Monday, July 13, 2009

Longtime Advocate for Blind Dies at 61


After Harold Snider was forced out of his third-grade classes because he was blind, his parents sued Duval County in Florida, and Harold became the first blind child in the county to graduate from public school. He went on to become a leading advocate for people with disabilites. Snider died June 26 at his home in Rockville, Md., after a heart attack.

In the 1970s, he became the first blind employee of the Smithsonian Institution, where he coordinated programs for people with disabilities for the National Air and Space Museum. "You can't look at the spacecraft, so you touch it, or you hold a model of it or a raised line picture of it," he explained. "You can't see an airplane, so you hear its engine roar."

Snider worked on disability issues for the Republican National Committee, and in 1990President George H.W. Bush appointed him as deputy executive director of the National Council on Disability.
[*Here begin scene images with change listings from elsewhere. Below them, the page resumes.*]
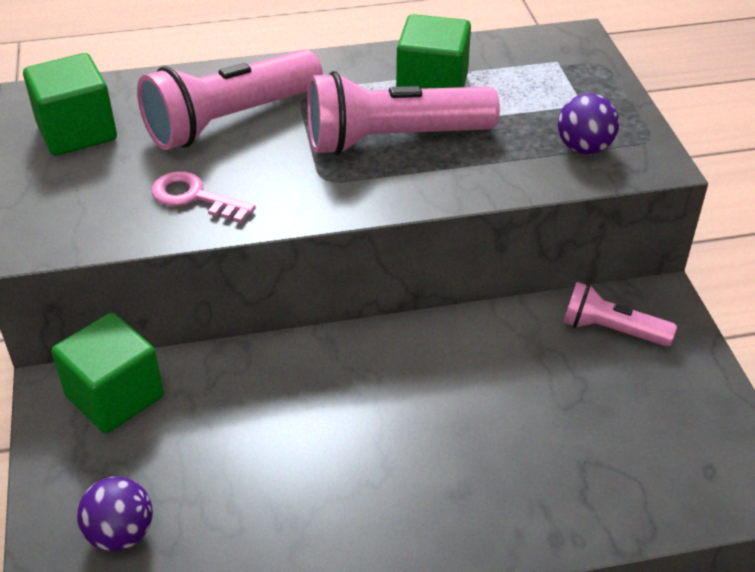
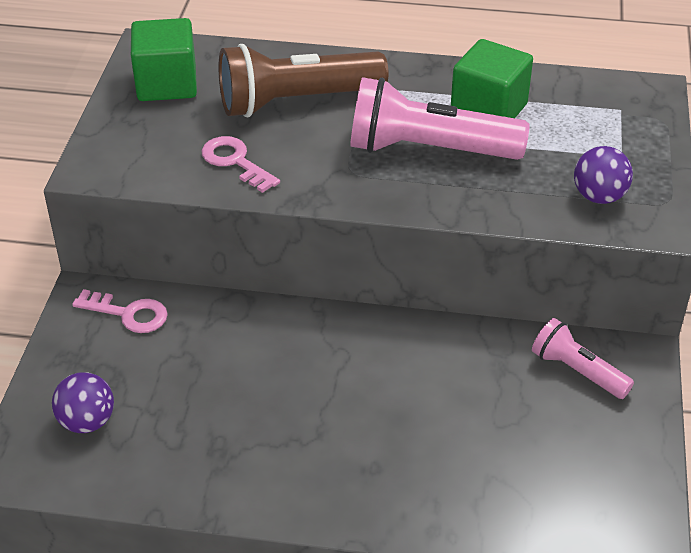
camera: 20 degrees right, 0 degrees up
(115, 396) = (128, 314): green cube -> pink key
(229, 120) = (296, 101): pink flashlight -> brown flashlight

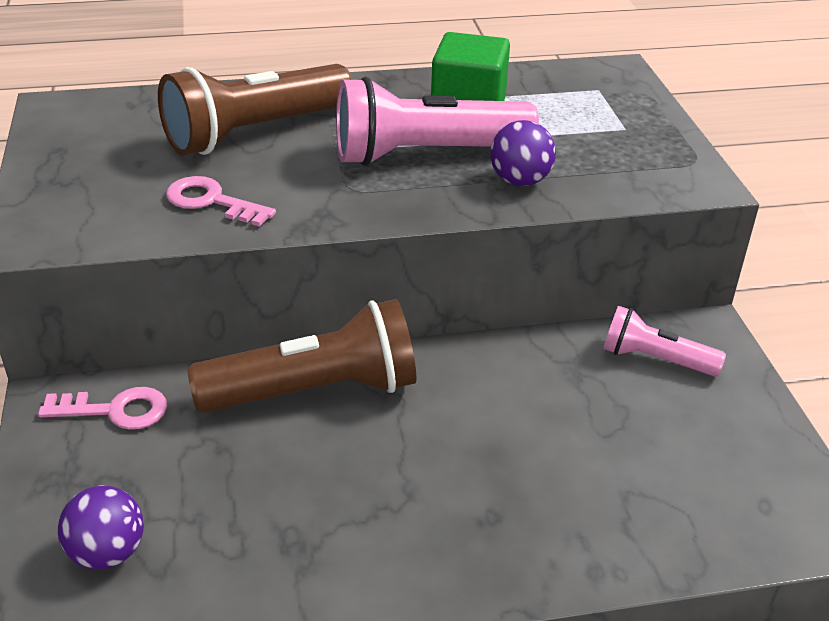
camera: 20 degrees left, 5 degrees down
(167, 84) = (93, 138): green cube -> none
(283, 333) = (315, 391): none -> brown flashlight
(599, 196) = (627, 168): purple ball -> purple ball (520, 181)

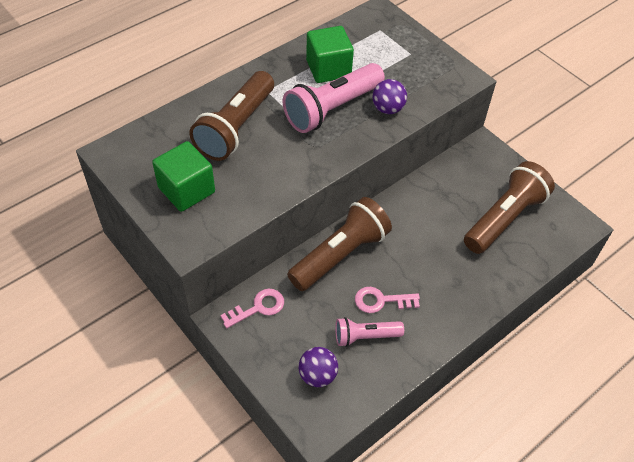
camera: 30 degrees left, 15 degrees up
(105, 177) = (186, 190): none -> green cube
(212, 201) = (255, 183): pink key -> pink key (381, 301)
(654, 359) = (470, 171): pink flashlight -> pink flashlight (365, 336)
(668, 453) = (504, 218): none -> brown flashlight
He helped draft the Americans With Disabilities Act of 1990. He also worked with the National Federation of the Blind to develop NFB-Newsline, an audible newspaper and magazine service that allows people to hear the Washington Post, the New York Times, the Los Angeles Times, the Wall Street Journal, and other newspapers at no cost.

According to an obituary in the Washington Post, Snider "said he was sometimes asked how blind people performed tasks such as crossing the street, cutting a sandwich or, as the more curious would ponder, having sex. 'I tell them I do it like everybody else. In the dark.'"

1 comment:

Coloradan said...

Rest in peace. You are a friend of the community, not just the blind. You have helped us all learn what it is like to live in the light!

I love his humor and wish that all GOPs had his empathy for the disabled.